Special Seminar: Mechanical Integrity and Safety of Lithium-ion Batteries Used in Electric Vehicles

Dr Elham Sahraei
Assistant Professor, Mechanical Engineering, Volgenau School of Engineering.

Abstract

Lithium-ion batteries have been used extensively in past decades in a variety of applications from portable devices to airplanes and electric vehicles.
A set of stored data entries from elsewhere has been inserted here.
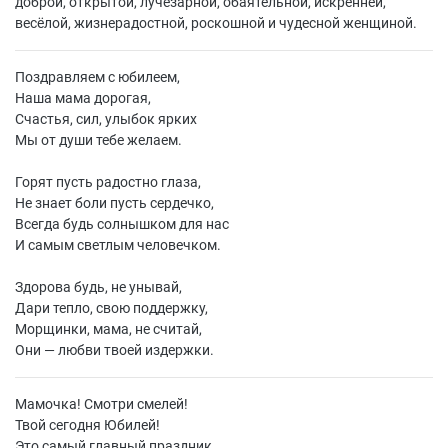
доброй, открытой, лучезарной, обаятельной, искренней,
весёлой, жизнерадостной, роскошной и чудесной женщиной.
Поздравляем с юбилеем,
Наша мама дорогая,
Счастья, сил, улыбок ярких
Мы от души тебе желаем.
Горят пусть радостно глаза,
Не знает боли пусть сердечко,
Всегда будь солнышком для нас
И самым светлым человечком.
Здорова будь, не унывай,
Дари тепло, свою поддержку,
Морщинки, мама, не считай,
Они — любви твоей издержки.
Мамочка! Смотри смелей!
Твой сегодня Юбилей!
Это самый главный праздник,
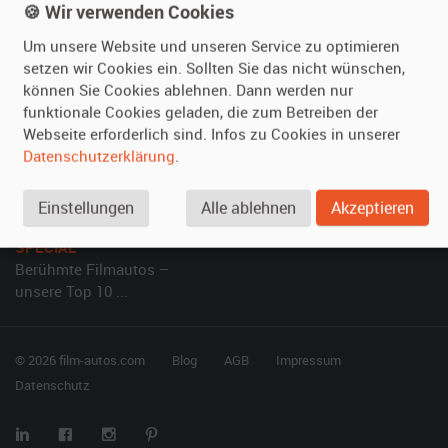
🍪 Wir verwenden Cookies
Kundenmeinungen
Service
Um unsere Website und unseren Service zu optimieren
setzen wir Cookies ein. Sollten Sie das nicht wünschen,
Vermieten
Hilfe
können Sie Cookies ablehnen. Dann werden nur
Oldtimer anmelden
Häufige Fragen (FAQ)
funktionale Cookies geladen, die zum Betreiben der
Webseite erforderlich sind. Infos zu Cookies in unserer
Fotos senden
So funktioniert's
Datenschutzerklärung
.
Fragen für Vermieter
Kontakt
Inserat verwalten
Einstellungen
Alle ablehnen
Akzeptieren
SPECIAL
Berühmte Filmautos –
unsere Top 10 ...
© 2026 film-autos.com
Blog
AGB
Impressum
Datenschutz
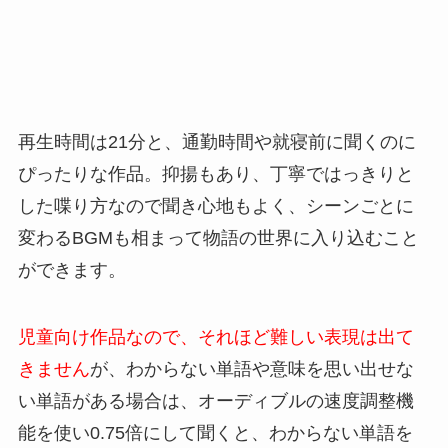
再生時間は21分と、通勤時間や就寝前に聞くのに
ぴったりな作品。抑揚もあり、丁寧ではっきりと
した喋り方なので聞き心地もよく、シーンごとに
変わるBGMも相まって物語の世界に入り込むこと
ができます。
児童向け作品なので、それほど難しい表現は出て
きません
が、わからない単語や意味を思い出せな
い単語がある場合は、オーディブルの速度調整機
能を使い0.75倍にして聞くと、わからない単語を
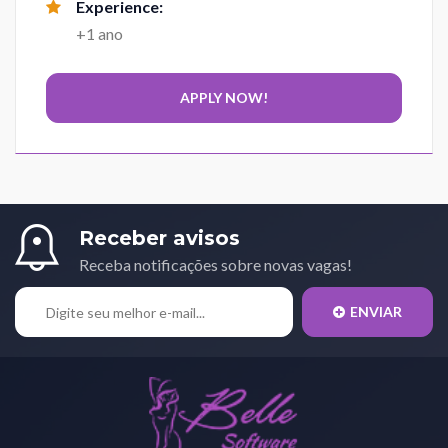
Experience:
+1 ano
Receber avisos
Receba notificações sobre novas vagas!
ENVIAR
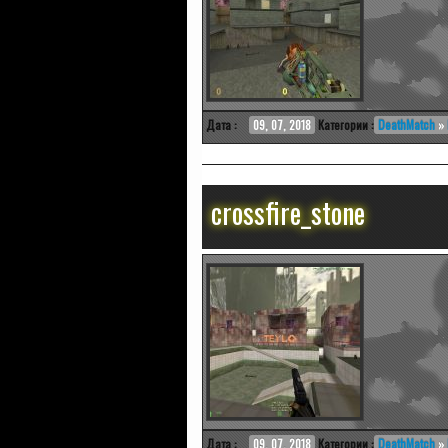
Дата :
09, 07, 2018
Категории :
DeathMatch
»
crossfire_stone
Дата :
09, 07, 2018
Категории :
DeathMatch
»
Battery packages used in electric vehicles experience dynamic loadings, shocks, and large deformations during normal operations as well as in a crash scenario. It is of paramount importance to battery manufacturers and the automotive industry to better understand how cells deform under such loadings and what conditions might damage a cell and lead to failure. Dr. Sahraei’s research is mainly focused on characterizing the mechanical behavior of lithium-ion batteries, including cylindrical, pouch, and prismatic/elliptical cells. In her talk, she will present experimental methods used for detecting onset of short circuit in lithium-ion batteries due to abusive loads. Also, she will present Finite Element models and failure criteria used to predict mechanical abuse deformation and failure in battery components and full cells.

Bio

Elham Sahraei is an assistant professor and Beck Foundation Faculty Fellow at the Department of Mechanical Engineering at George Mason University. She also holds an appointment as a Research Scientist at Massachusetts Institute of Technology. Professor Elham Sahraei earned her Ph.D. degree from the George Washington University in 2011, and completed two years of post-doctoral training at the Impact and Crashworthiness Lab at MIT in 2013, where she became a Research Scientist afterwards. She is the co-director of the MIT Battery Consortium and a co-investigator of multiple Ford-MIT Alliance projects and a DOE project with National Renewable Energy Lab on safety of Li-Ion batteries. Besides characterization and modelling of lithium-ion batteries, her expertise includes full-scale vehicle crash analysis, occupant protection, and analysis of roadside safety structures. She is the inventor of “Collision Safety Structure,” a structure for controlled buckling of driver seats that reduces perils of frontal crashes. She is the recipient of several prestigious awards such as SAE Myers award, Stapp student award, and WTS scholarship. She has served as a chair person and plenary speaker for multiple conferences including Battery Safety, Battery Congress, and AMSE IMECE.